Population & Sample Variance

Mon 14 April 2014

A common source of confusion among students just getting started with statistics is the difference between population and sample. Simply speaking, the entire field of statistics exists so that real parameters (real mean, real variance etc.) of the population can be estimated using a subset of the population (called the sample). This is because it is generally cumbersome, extremely expensive or downright impossible to measure the parameter for the entire population at once.

One such specific area of confusion arises from the fact that while calculating the estimator for the population variance from the sample, we divide the sum of the square differences from the mean by n-1 (unbiased) instead of n (biased). While a great explanation for this can be found here (video) or here (more math-y), I decided to code up a simple practical example that shows why the unbiased estimator is a better proxy for estimating the real population variance.

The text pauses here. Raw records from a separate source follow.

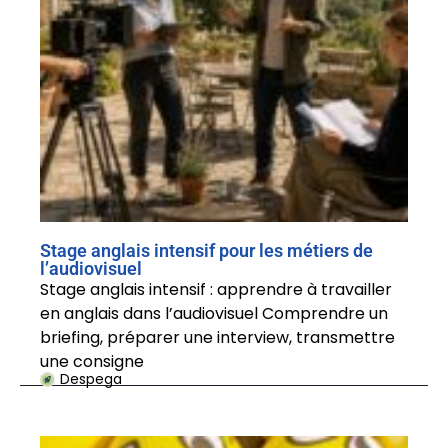
Stage anglais intensif pour les métiers de
l’audiovisuel
Stage anglais intensif : apprendre à travailler
en anglais dans l’audiovisuel Comprendre un
briefing, préparer une interview, transmettre
une consigne
Despega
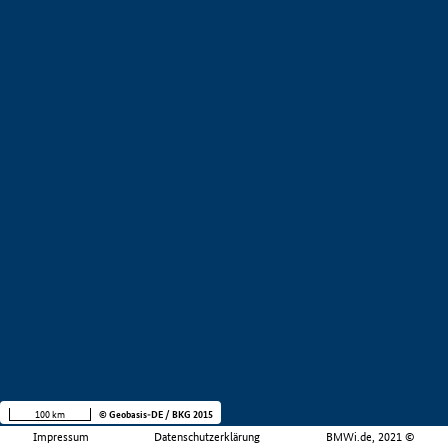
100 km
© Geobasis-DE / BKG 2015
Impressum
Datenschutzerklärung
BMWi.de, 2021 ©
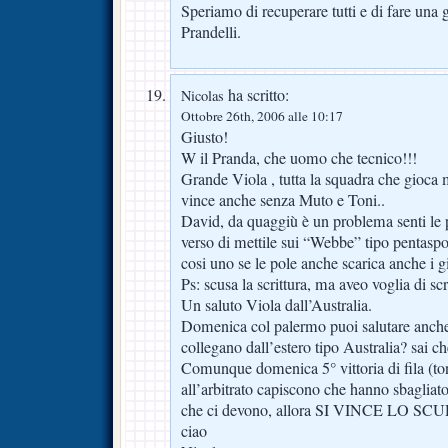
Speriamo di recuperare tutti e di fare una 
Prandelli.
ha scritto:
Nicolas
Ottobre 26th, 2006 alle 10:17
Giusto!
W il Pranda, che uomo che tecnico!!!
Grande Viola , tutta la squadra che gioca
vince anche senza Muto e Toni..
David, da quaggiù è un problema senti le par
verso di mettile sui “Webbe” tipo pentaspo
cosi uno se le pole anche scarica anche i g
Ps: scusa la scrittura, ma aveo voglia di sc
Un saluto Viola dall’Australia.
Domenica col palermo puoi salutare anche g
collegano dall’estero tipo Australia? sai ch
Comunque domenica 5° vittoria di fila (toni
all’arbitrato capiscono che hanno sbagliato 
che ci devono, allora SI VINCE LO S
ciao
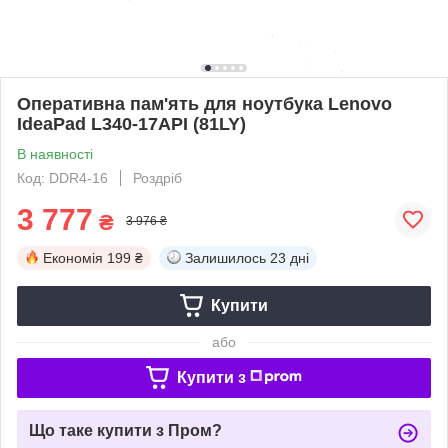
Оперативна пам'ять для ноутбука Lenovo
IdeaPad L340-17API (81LY)
В наявності
Код: DDR4-16
Роздріб
3 777
₴
3 976 ₴
Економія
199 ₴
Залишилось
23 дні
Купити
або
Купити з
Що таке купити з Пром?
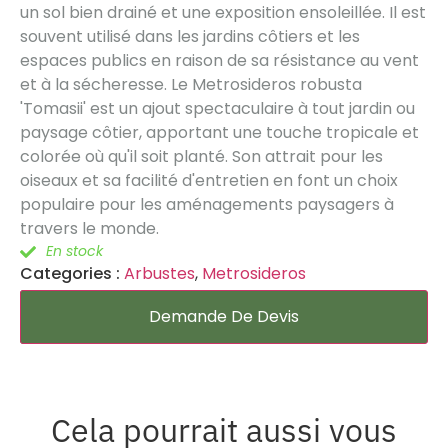
un sol bien drainé et une exposition ensoleillée. Il est
souvent utilisé dans les jardins côtiers et les
espaces publics en raison de sa résistance au vent
et à la sécheresse. Le Metrosideros robusta
'Tomasii' est un ajout spectaculaire à tout jardin ou
paysage côtier, apportant une touche tropicale et
colorée où qu'il soit planté. Son attrait pour les
oiseaux et sa facilité d'entretien en font un choix
populaire pour les aménagements paysagers à
travers le monde.
En stock
Categories :
Arbustes
,
Metrosideros
Demande De Devis
Cela pourrait aussi vous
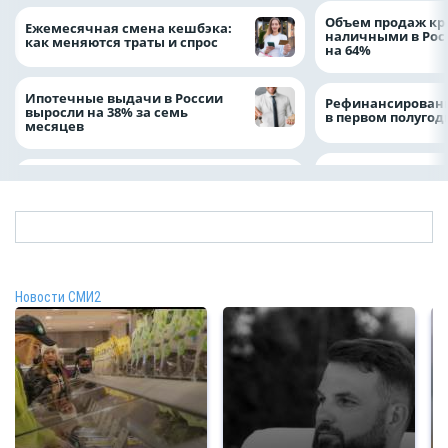
Объем продаж кр
Ежемесячная смена кешбэка:
наличными в Рос
как меняются траты и спрос
на 64%
Ипотечные выдачи в России
Рефинансировани
выросли на 38% за семь
в первом полугоди
месяцев
Новости СМИ2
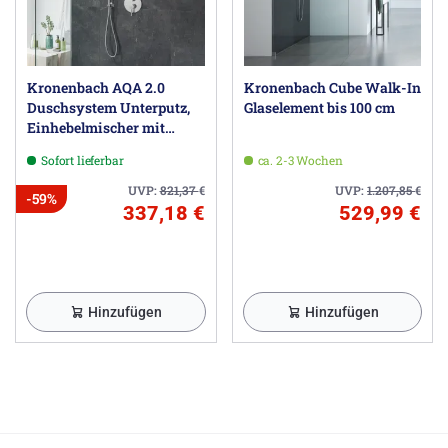
Kronenbach AQA 2.0
Kronenbach Cube Walk-In
Duschsystem Unterputz,
Glaselement bis 100 cm
Einhebelmischer mit
Umsteller, rund
Sofort lieferbar
ca. 2-3 Wochen
UVP:
821,37
€
UVP:
1.207,85
€
-59%
337,18 €
529,99 €
Hinzufügen
Hinzufügen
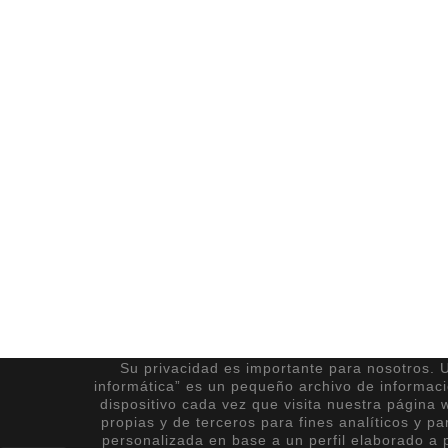
Su privacidad es importante para nosotros. U
informática” es un pequeño archivo de informac
dispositivo cada vez que visita nuestra página 
propias y de terceros para fines analíticos y pa
personalizada en base a un perfil elaborado a p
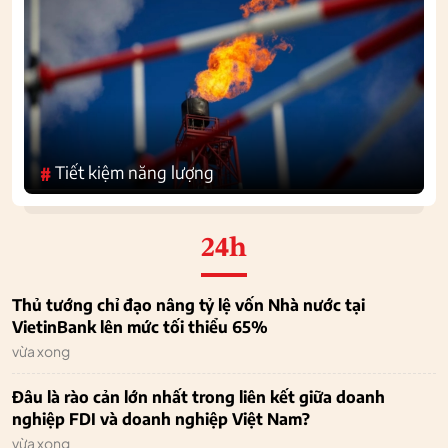
Tiết kiệm năng lượng
#
24h
Thủ tướng chỉ đạo nâng tỷ lệ vốn Nhà nước tại
VietinBank lên mức tối thiểu 65%
vừa xong
Đâu là rào cản lớn nhất trong liên kết giữa doanh
nghiệp FDI và doanh nghiệp Việt Nam?
vừa xong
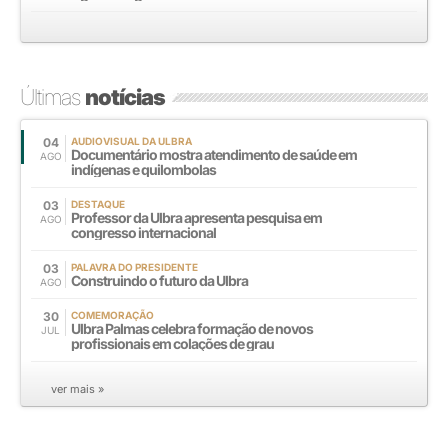
Últimas
notícias
04
AUDIOVISUAL DA ULBRA
Documentário mostra atendimento de saúde em
AGO
indígenas e quilombolas
03
DESTAQUE
Professor da Ulbra apresenta pesquisa em
AGO
congresso internacional
03
PALAVRA DO PRESIDENTE
Construindo o futuro da Ulbra
AGO
30
COMEMORAÇÃO
Ulbra Palmas celebra formação de novos
JUL
profissionais em colações de grau
ver mais »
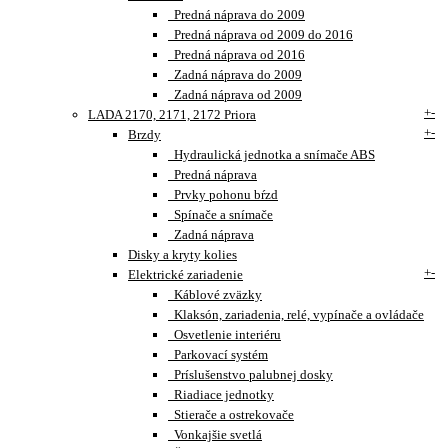
Predná náprava do 2009
Predná náprava od 2009 do 2016
Predná náprava od 2016
Zadná náprava do 2009
Zadná náprava od 2009
+
-
LADA 2170, 2171, 2172 Priora
+
-
Brzdy
Hydraulická jednotka a snímače ABS
Predná náprava
Prvky pohonu bŕzd
Spínače a snímače
Zadná náprava
Disky a kryty kolies
+
-
Elektrické zariadenie
Káblové zväzky
Klaksón, zariadenia, relé, vypínače a ovládače
Osvetlenie interiéru
Parkovací systém
Príslušenstvo palubnej dosky
Riadiace jednotky
Stierače a ostrekovače
Vonkajšie svetlá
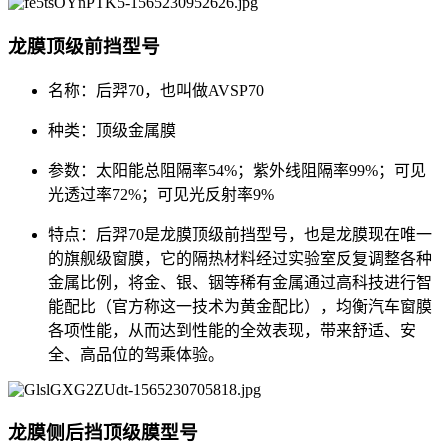
龙膜顶级前挡型号
名称：后羿70，也叫做AVSP70
种类：顶级金属膜
参数：太阳能总阻隔率54%；紫外线阻隔率99%；可见
光透过率72%；可见光反射率9%
特点：后羿70是龙膜顶级前挡型号，也是龙膜现在唯一
的旗舰级窗膜，它的隔热材料经过实验室反复调整各种
金属比例，将金、银、铟等稀有金属通过高科技进行智
能配比（官方称这一技术为黄金配比），均衡汽车窗膜
各项性能，从而达到性能的全效表现，带来舒适、安
全、高品位的驾乘体验。
龙膜侧后挡顶级膜型号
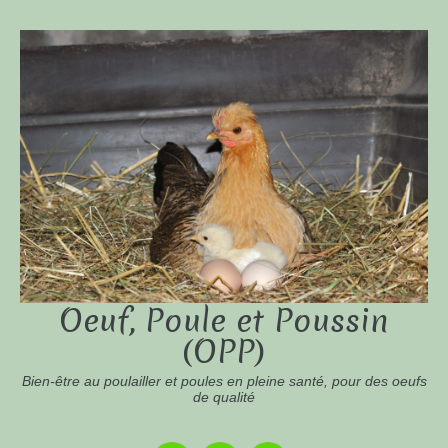
Oeuf, Poule et Poussin
(OPP)
Bien-être au poulailler et poules en pleine santé, pour des oeufs
de qualité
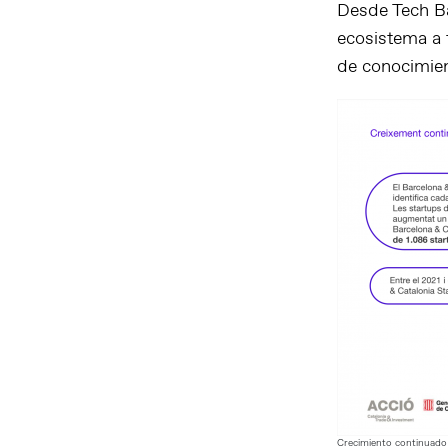
Desde Tech Ba
ecosistema a t
de conocimient
Crecimiento continuado 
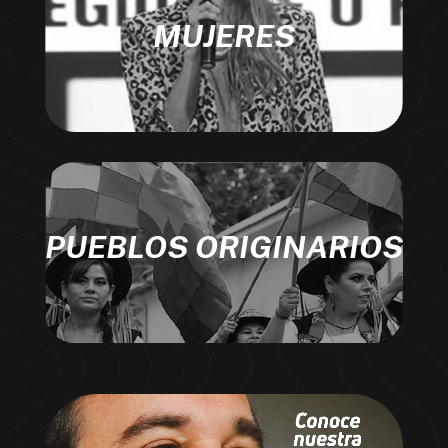
MUJERES
PUEBLOS ORIGINARIOS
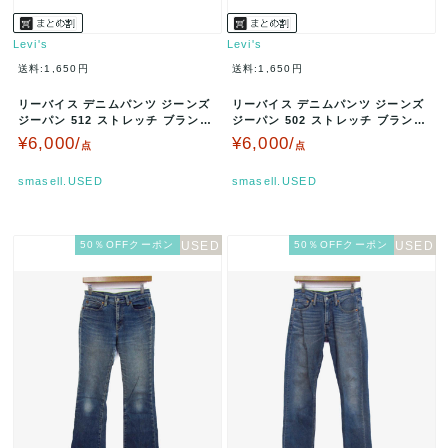
Levi's
Levi's
送料:1,650円
送料:1,650円
リーバイス デニムパンツ ジーンズ
リーバイス デニムパンツ ジーンズ
ジーパン 512 ストレッチ ブランド
ジーパン 502 ストレッチ ブランド
ボトムス 黒 メンズ W…
ボトムス 日本製 レディ…
¥6,000/
¥6,000/
点
点
smasell.USED
smasell.USED
50％OFFクーポン
50％OFFクーポン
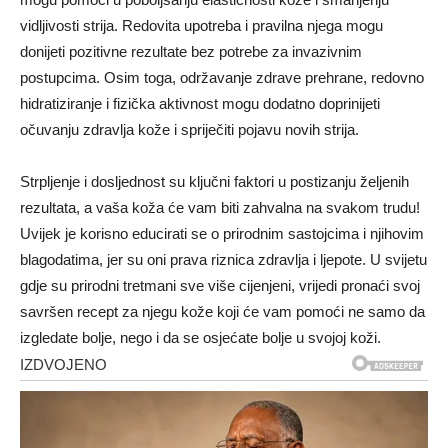
vidljivosti strija. Redovita upotreba i pravilna njega mogu
donijeti pozitivne rezultate bez potrebe za invazivnim
postupcima. Osim toga, održavanje zdrave prehrane, redovno
hidratiziranje i fizička aktivnost mogu dodatno doprinijeti
očuvanju zdravlja kože i spriječiti pojavu novih strija.
Strpljenje i dosljednost su ključni faktori u postizanju željenih
rezultata, a vaša koža će vam biti zahvalna na svakom trudu!
Uvijek je korisno educirati se o prirodnim sastojcima i njihovim
blagodatima, jer su oni prava riznica zdravlja i ljepote.
U svijetu
gdje su prirodni tretmani sve više cijenjeni, vrijedi pronaći svoj
savršen recept za njegu kože koji će vam pomoći ne samo da
izgledate bolje, nego i da se osjećate bolje u svojoj koži.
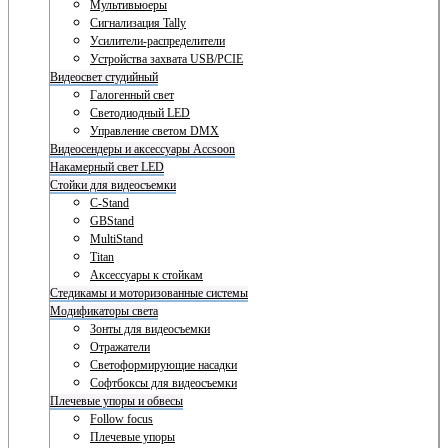
Мультивьюеры
Сигнализация Tally
Усилители-распределители
Устройства захвата USB/PCIE
Видеосвет студийный
Галогенный свет
Светодиодный LED
Управление светом DMX
Видеосендеры и аксессуары Accsoon
Накамерный свет LED
Стойки для видеосъемки
C-Stand
GBStand
MultiStand
Titan
Аксессуары к стойкам
Стедикамы и моторизованные системы
Модификаторы света
Зонты для видеосъемки
Отражатели
Светоформирующие насадки
Софтбоксы для видеосъемки
Плечевые упоры и обвесы
Follow focus
Плечевые упоры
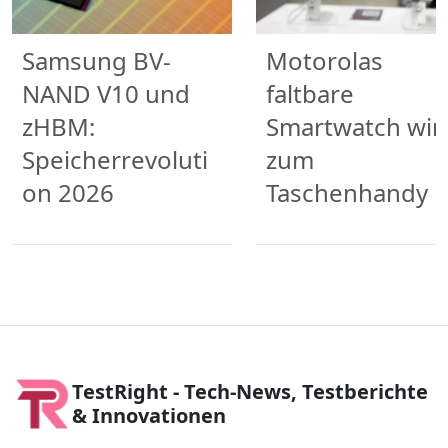
Samsung BV-
Motorolas
NAND V10 und
faltbare
zHBM:
Smartwatch wir
Speicherrevoluti
zum
on 2026
Taschenhandy
TestRight - Tech-News, Testberichte
& Innovationen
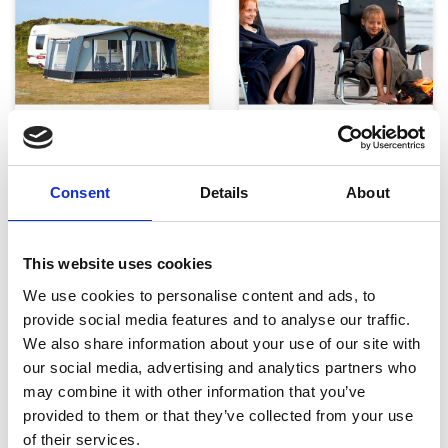
Telte, markiser og tilbehør
Campingmøbler
Consent
Details
About
This website uses cookies
We use cookies to personalise content and ads, to
provide social media features and to analyse our traffic.
We also share information about your use of our site with
Køkken og Husholdning
Grill
our social media, advertising and analytics partners who
may combine it with other information that you’ve
provided to them or that they’ve collected from your use
of their services.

Let's first build a population for our experiment and calculate the true variance (the one we'll estimate using the samples) -

# Population size = 100000
N <- 100000

# Generate a population of a 100000 uniform random values
pop <- runif(N)

# Calculate the population mean
pop.mean <- mean(pop)

# Calculate the population variance
pop.var <- sum((pop - pop.mean)^2)/N

We'll take 10,000 samples of size 50 from this population and use them to estimate the variance of the population. For each iteration, we'll store the biased and unbiased estimates of the population variance in a list so that we can later analyze and plot the results.

# Number of samples = 100
K <- 10000

# Sample size = 50
n <- 50

# List to store the sample mean and variance
samp.mean <- NULL
samp.var.biased <- NULL
samp.var.unbiased <- NULL

# Loop over the samples
for (i in 1:K) {
  # Choose a random sample
  samp <- sample(pop, n)

  # Calculate and store the sample mean
  s_mean <- mean(samp)
  samp.mean <- c(samp.mean, s_mean)

  # Calculate and store the *biased* sample variance
  samp.var.biased <- c(samp.var.biased, (sum((samp - s_mean)^2)/n))

  # Calculate and store the *biased* sample variance
  samp.var.unbiased <- c(samp.var.unbiased, (sum((samp - s_mean)^2)/(n-1)))
}

Now we have 10,000 biased and unbiased estimates of the real population variance. Let's plot it -

Biased and unbiased estimators of pop var

The green line is the true population variance.

It is hard to see whether the biased or the unbiased estimators are better from the plot, so let's just calculate the percentage of samples where the unbiased estimator was equal to or better than the biased estimator -

# Percentage of times 'unbiased' is equal or better estimator of the pop variance
(sum(abs(samp.var.unbiased - pop.var) <= abs(samp.var.biased - pop.var)) / K) * 100

You'll notice that you'll consistently get a value > 50% thus demonstrating that the unbiased estimator is, on average, a better estimator for the population variance.

Hope this little demonstration was useful in convincing you about the intuition behind the difference.